**What this task involves**
Write out every line of the records below word for word, keeping their order.

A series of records

★ ★ ★

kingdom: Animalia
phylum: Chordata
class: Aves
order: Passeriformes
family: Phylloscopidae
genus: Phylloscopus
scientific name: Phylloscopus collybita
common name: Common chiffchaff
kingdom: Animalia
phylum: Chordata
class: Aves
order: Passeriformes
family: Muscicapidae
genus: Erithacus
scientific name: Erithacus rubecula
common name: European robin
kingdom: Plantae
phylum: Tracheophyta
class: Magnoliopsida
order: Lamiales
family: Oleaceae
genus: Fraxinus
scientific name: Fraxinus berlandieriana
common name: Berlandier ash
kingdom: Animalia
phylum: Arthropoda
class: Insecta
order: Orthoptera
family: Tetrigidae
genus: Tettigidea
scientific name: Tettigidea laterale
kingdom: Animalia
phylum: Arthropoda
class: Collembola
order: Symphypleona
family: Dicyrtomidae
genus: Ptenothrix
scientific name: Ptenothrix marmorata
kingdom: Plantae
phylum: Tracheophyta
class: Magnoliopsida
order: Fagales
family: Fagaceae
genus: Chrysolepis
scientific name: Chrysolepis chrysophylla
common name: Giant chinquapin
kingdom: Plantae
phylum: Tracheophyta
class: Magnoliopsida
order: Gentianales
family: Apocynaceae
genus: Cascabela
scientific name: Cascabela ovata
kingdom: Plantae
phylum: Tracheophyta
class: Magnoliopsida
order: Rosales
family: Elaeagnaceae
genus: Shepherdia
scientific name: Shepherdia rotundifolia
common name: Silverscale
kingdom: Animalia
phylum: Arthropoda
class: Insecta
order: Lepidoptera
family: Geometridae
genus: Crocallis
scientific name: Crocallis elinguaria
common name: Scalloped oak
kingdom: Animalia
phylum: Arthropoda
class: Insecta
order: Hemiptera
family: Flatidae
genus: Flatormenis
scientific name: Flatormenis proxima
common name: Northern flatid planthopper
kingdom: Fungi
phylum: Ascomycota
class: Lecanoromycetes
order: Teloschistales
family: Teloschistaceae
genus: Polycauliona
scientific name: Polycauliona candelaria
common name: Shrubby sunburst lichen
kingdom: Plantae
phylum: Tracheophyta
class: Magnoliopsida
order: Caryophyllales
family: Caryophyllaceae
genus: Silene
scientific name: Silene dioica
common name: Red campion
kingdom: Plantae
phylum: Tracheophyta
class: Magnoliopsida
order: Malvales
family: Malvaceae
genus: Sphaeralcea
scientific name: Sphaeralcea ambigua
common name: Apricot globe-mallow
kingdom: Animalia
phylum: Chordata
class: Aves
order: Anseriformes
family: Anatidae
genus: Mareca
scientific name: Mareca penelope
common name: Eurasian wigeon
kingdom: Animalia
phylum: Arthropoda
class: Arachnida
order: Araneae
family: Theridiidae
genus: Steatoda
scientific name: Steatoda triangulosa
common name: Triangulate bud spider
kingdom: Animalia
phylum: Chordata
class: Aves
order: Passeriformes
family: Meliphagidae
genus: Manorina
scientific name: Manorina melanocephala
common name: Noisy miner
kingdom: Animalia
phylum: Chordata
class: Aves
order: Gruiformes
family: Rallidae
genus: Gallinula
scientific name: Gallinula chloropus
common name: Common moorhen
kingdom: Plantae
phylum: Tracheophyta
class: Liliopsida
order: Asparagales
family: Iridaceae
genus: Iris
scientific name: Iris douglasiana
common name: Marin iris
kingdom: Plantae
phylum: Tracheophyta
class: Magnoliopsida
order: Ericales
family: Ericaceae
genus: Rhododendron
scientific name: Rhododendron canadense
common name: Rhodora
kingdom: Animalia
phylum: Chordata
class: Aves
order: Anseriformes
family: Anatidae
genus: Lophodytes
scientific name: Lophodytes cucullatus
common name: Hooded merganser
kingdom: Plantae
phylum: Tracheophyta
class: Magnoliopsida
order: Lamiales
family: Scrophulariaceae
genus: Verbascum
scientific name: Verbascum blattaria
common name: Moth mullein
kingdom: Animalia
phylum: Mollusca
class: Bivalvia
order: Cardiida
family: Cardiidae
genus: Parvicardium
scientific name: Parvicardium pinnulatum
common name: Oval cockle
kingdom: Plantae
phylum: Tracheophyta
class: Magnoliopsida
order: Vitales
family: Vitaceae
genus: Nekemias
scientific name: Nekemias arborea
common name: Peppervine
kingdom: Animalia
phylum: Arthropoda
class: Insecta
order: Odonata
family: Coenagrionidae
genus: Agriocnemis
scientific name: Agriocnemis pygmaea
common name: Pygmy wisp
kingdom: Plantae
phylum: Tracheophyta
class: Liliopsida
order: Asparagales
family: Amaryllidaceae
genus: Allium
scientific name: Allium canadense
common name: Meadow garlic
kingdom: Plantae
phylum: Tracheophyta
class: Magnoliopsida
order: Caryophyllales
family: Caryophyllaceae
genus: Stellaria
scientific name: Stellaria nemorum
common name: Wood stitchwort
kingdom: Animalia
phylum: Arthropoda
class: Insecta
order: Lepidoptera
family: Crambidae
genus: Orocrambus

★ ★ ★

**Answer**
kingdom: Animalia
phylum: Chordata
class: Aves
order: Passeriformes
family: Phylloscopidae
genus: Phylloscopus
scientific name: Phylloscopus collybita
common name: Common chiffchaff
kingdom: Animalia
phylum: Chordata
class: Aves
order: Passeriformes
family: Muscicapidae
genus: Erithacus
scientific name: Erithacus rubecula
common name: European robin
kingdom: Plantae
phylum: Tracheophyta
class: Magnoliopsida
order: Lamiales
family: Oleaceae
genus: Fraxinus
scientific name: Fraxinus berlandieriana
common name: Berlandier ash
kingdom: Animalia
phylum: Arthropoda
class: Insecta
order: Orthoptera
family: Tetrigidae
genus: Tettigidea
scientific name: Tettigidea laterale
kingdom: Animalia
phylum: Arthropoda
class: Collembola
order: Symphypleona
family: Dicyrtomidae
genus: Ptenothrix
scientific name: Ptenothrix marmorata
kingdom: Plantae
phylum: Tracheophyta
class: Magnoliopsida
order: Fagales
family: Fagaceae
genus: Chrysolepis
scientific name: Chrysolepis chrysophylla
common name: Giant chinquapin
kingdom: Plantae
phylum: Tracheophyta
class: Magnoliopsida
order: Gentianales
family: Apocynaceae
genus: Cascabela
scientific name: Cascabela ovata
kingdom: Plantae
phylum: Tracheophyta
class: Magnoliopsida
order: Rosales
family: Elaeagnaceae
genus: Shepherdia
scientific name: Shepherdia rotundifolia
common name: Silverscale
kingdom: Animalia
phylum: Arthropoda
class: Insecta
order: Lepidoptera
family: Geometridae
genus: Crocallis
scientific name: Crocallis elinguaria
common name: Scalloped oak
kingdom: Animalia
phylum: Arthropoda
class: Insecta
order: Hemiptera
family: Flatidae
genus: Flatormenis
scientific name: Flatormenis proxima
common name: Northern flatid planthopper
kingdom: Fungi
phylum: Ascomycota
class: Lecanoromycetes
order: Teloschistales
family: Teloschistaceae
genus: Polycauliona
scientific name: Polycauliona candelaria
common name: Shrubby sunburst lichen
kingdom: Plantae
phylum: Tracheophyta
class: Magnoliopsida
order: Caryophyllales
family: Caryophyllaceae
genus: Silene
scientific name: Silene dioica
common name: Red campion
kingdom: Plantae
phylum: Tracheophyta
class: Magnoliopsida
order: Malvales
family: Malvaceae
genus: Sphaeralcea
scientific name: Sphaeralcea ambigua
common name: Apricot globe-mallow
kingdom: Animalia
phylum: Chordata
class: Aves
order: Anseriformes
family: Anatidae
genus: Mareca
scientific name: Mareca penelope
common name: Eurasian wigeon
kingdom: Animalia
phylum: Arthropoda
class: Arachnida
order: Araneae
family: Theridiidae
genus: Steatoda
scientific name: Steatoda triangulosa
common name: Triangulate bud spider
kingdom: Animalia
phylum: Chordata
class: Aves
order: Passeriformes
family: Meliphagidae
genus: Manorina
scientific name: Manorina melanocephala
common name: Noisy miner
kingdom: Animalia
phylum: Chordata
class: Aves
order: Gruiformes
family: Rallidae
genus: Gallinula
scientific name: Gallinula chloropus
common name: Common moorhen
kingdom: Plantae
phylum: Tracheophyta
class: Liliopsida
order: Asparagales
family: Iridaceae
genus: Iris
scientific name: Iris douglasiana
common name: Marin iris
kingdom: Plantae
phylum: Tracheophyta
class: Magnoliopsida
order: Ericales
family: Ericaceae
genus: Rhododendron
scientific name: Rhododendron canadense
common name: Rhodora
kingdom: Animalia
phylum: Chordata
class: Aves
order: Anseriformes
family: Anatidae
genus: Lophodytes
scientific name: Lophodytes cucullatus
common name: Hooded merganser
kingdom: Plantae
phylum: Tracheophyta
class: Magnoliopsida
order: Lamiales
family: Scrophulariaceae
genus: Verbascum
scientific name: Verbascum blattaria
common name: Moth mullein
kingdom: Animalia
phylum: Mollusca
class: Bivalvia
order: Cardiida
family: Cardiidae
genus: Parvicardium
scientific name: Parvicardium pinnulatum
common name: Oval cockle
kingdom: Plantae
phylum: Tracheophyta
class: Magnoliopsida
order: Vitales
family: Vitaceae
genus: Nekemias
scientific name: Nekemias arborea
common name: Peppervine
kingdom: Animalia
phylum: Arthropoda
class: Insecta
order: Odonata
family: Coenagrionidae
genus: Agriocnemis
scientific name: Agriocnemis pygmaea
common name: Pygmy wisp
kingdom: Plantae
phylum: Tracheophyta
class: Liliopsida
order: Asparagales
family: Amaryllidaceae
genus: Allium
scientific name: Allium canadense
common name: Meadow garlic
kingdom: Plantae
phylum: Tracheophyta
class: Magnoliopsida
order: Caryophyllales
family: Caryophyllaceae
genus: Stellaria
scientific name: Stellaria nemorum
common name: Wood stitchwort
kingdom: Animalia
phylum: Arthropoda
class: Insecta
order: Lepidoptera
family: Crambidae
genus: Orocrambus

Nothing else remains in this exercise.